Among the entries below, how many lines contain the string "stage"? Reply with that number alone.
• • • • • • •
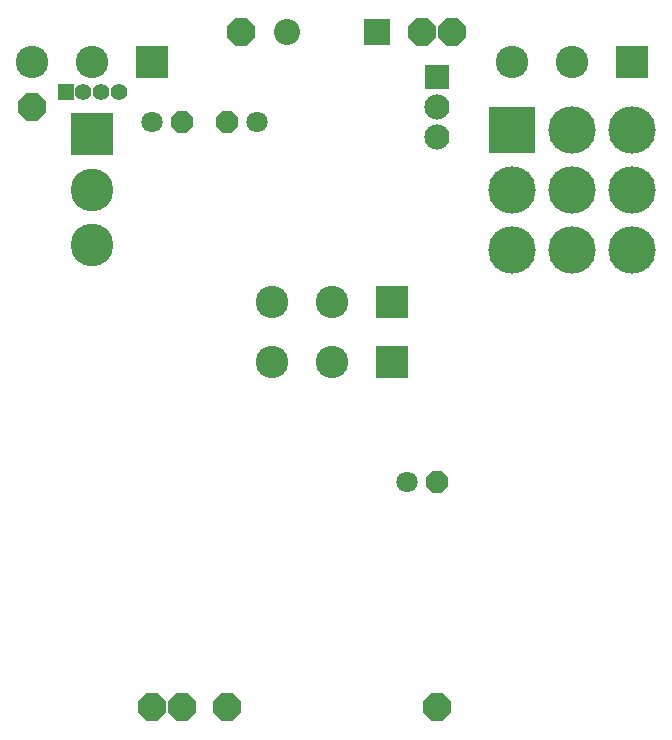
<source format=gbr>
G04 EAGLE Gerber RS-274X export*
G75*
%MOMM*%
%FSLAX34Y34*%
%LPD*%
%INSoldermask Bottom*%
%IPPOS*%
%AMOC8*
5,1,8,0,0,1.08239X$1,22.5*%
G01*
%ADD10P,2.556822X8X22.500000*%
%ADD11P,1.951982X8X22.500000*%
%ADD12C,1.803400*%
%ADD13P,1.951982X8X202.500000*%
%ADD14C,2.203200*%
%ADD15R,2.203200X2.203200*%
%ADD16R,2.133600X2.133600*%
%ADD17C,2.133600*%
%ADD18R,2.743200X2.743200*%
%ADD19C,2.743200*%
%ADD20R,3.619200X3.619200*%
%ADD21C,3.619200*%
%ADD22R,1.411200X1.411200*%
%ADD23C,1.411200*%
%ADD24R,4.019200X4.019200*%
%ADD25C,4.019200*%


D10*
X214630Y736600D03*
D11*
X165100Y660400D03*
D12*
X139700Y660400D03*
D13*
X203200Y660400D03*
D12*
X228600Y660400D03*
D11*
X381000Y355600D03*
D12*
X355600Y355600D03*
D14*
X254000Y736600D03*
D15*
X330200Y736600D03*
D10*
X393700Y736600D03*
X38100Y673100D03*
X368300Y736600D03*
X203200Y165100D03*
X165100Y165100D03*
X381000Y165100D03*
D16*
X381000Y698500D03*
D17*
X381000Y673100D03*
X381000Y647700D03*
D18*
X139700Y711200D03*
D19*
X88900Y711200D03*
X38100Y711200D03*
D10*
X139700Y165100D03*
D20*
X88900Y650240D03*
D21*
X88900Y603250D03*
X88900Y556260D03*
D22*
X66400Y685800D03*
D23*
X81400Y685800D03*
X96400Y685800D03*
X111400Y685800D03*
D18*
X342900Y457200D03*
D19*
X292100Y457200D03*
X241300Y457200D03*
D18*
X342900Y508000D03*
D19*
X292100Y508000D03*
X241300Y508000D03*
D18*
X546100Y711200D03*
D19*
X495300Y711200D03*
X444500Y711200D03*
D24*
X444500Y654050D03*
D25*
X444500Y603250D03*
X444500Y552450D03*
X495300Y654050D03*
X495300Y603250D03*
X495300Y552450D03*
X546100Y654050D03*
X546100Y603250D03*
X546100Y552450D03*
M02*

</source>
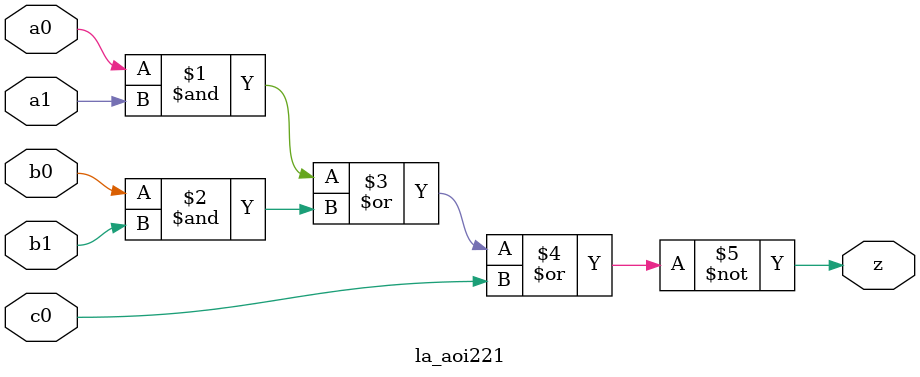
<source format=v>

module la_aoi221 #(
    parameter PROP = "DEFAULT"
) (
    input  a0,
    input  a1,
    input  b0,
    input  b1,
    input  c0,
    output z
);

    assign z = ~((a0 & a1) | (b0 & b1) | c0);

endmodule

</source>
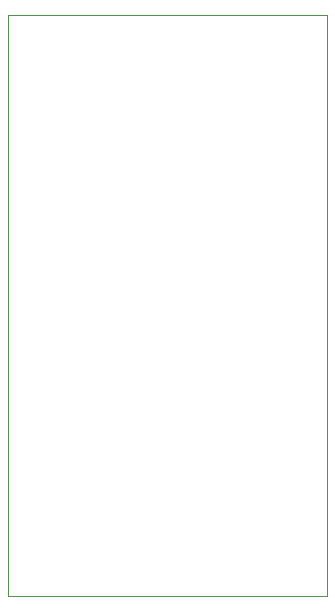
<source format=gbr>
%TF.GenerationSoftware,KiCad,Pcbnew,(5.1.10)-1*%
%TF.CreationDate,2021-07-20T09:59:38-04:00*%
%TF.ProjectId,Smart Tank Current Shunt,536d6172-7420-4546-916e-6b2043757272,rev?*%
%TF.SameCoordinates,Original*%
%TF.FileFunction,Profile,NP*%
%FSLAX46Y46*%
G04 Gerber Fmt 4.6, Leading zero omitted, Abs format (unit mm)*
G04 Created by KiCad (PCBNEW (5.1.10)-1) date 2021-07-20 09:59:38*
%MOMM*%
%LPD*%
G01*
G04 APERTURE LIST*
%TA.AperFunction,Profile*%
%ADD10C,0.050000*%
%TD*%
G04 APERTURE END LIST*
D10*
X139800000Y-68200000D02*
X139800000Y-117400000D01*
X112800000Y-117400000D02*
X139800000Y-117400000D01*
X112800000Y-68200000D02*
X139800000Y-68200000D01*
X112800000Y-68200000D02*
X112800000Y-117400000D01*
M02*

</source>
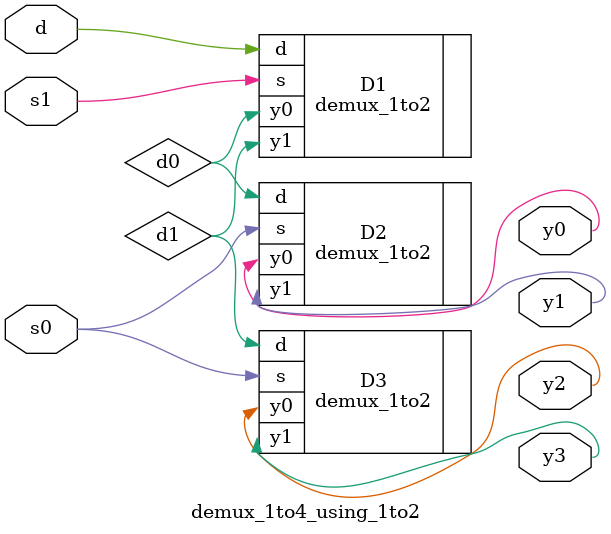
<source format=v>
module demux_1to4_using_1to2(
    input d,
    input s1,
    input s0,
    output y0,
    output y1,
    output y2,
    output y3
);
wire d0, d1;
// First stage DEMUX
demux_1to2 D1 (
    .d(d),
    .s(s1),
    .y0(d0),
    .y1(d1)
);
// Second stage DEMUXs
demux_1to2 D2 (
    .d(d0),
    .s(s0),
    .y0(y0),
    .y1(y1)
);
demux_1to2 D3 (
    .d(d1),
    .s(s0),
    .y0(y2),
    .y1(y3)
);
endmodule

</source>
• • • • • • •
» **RESULT OF THIS TASK**
2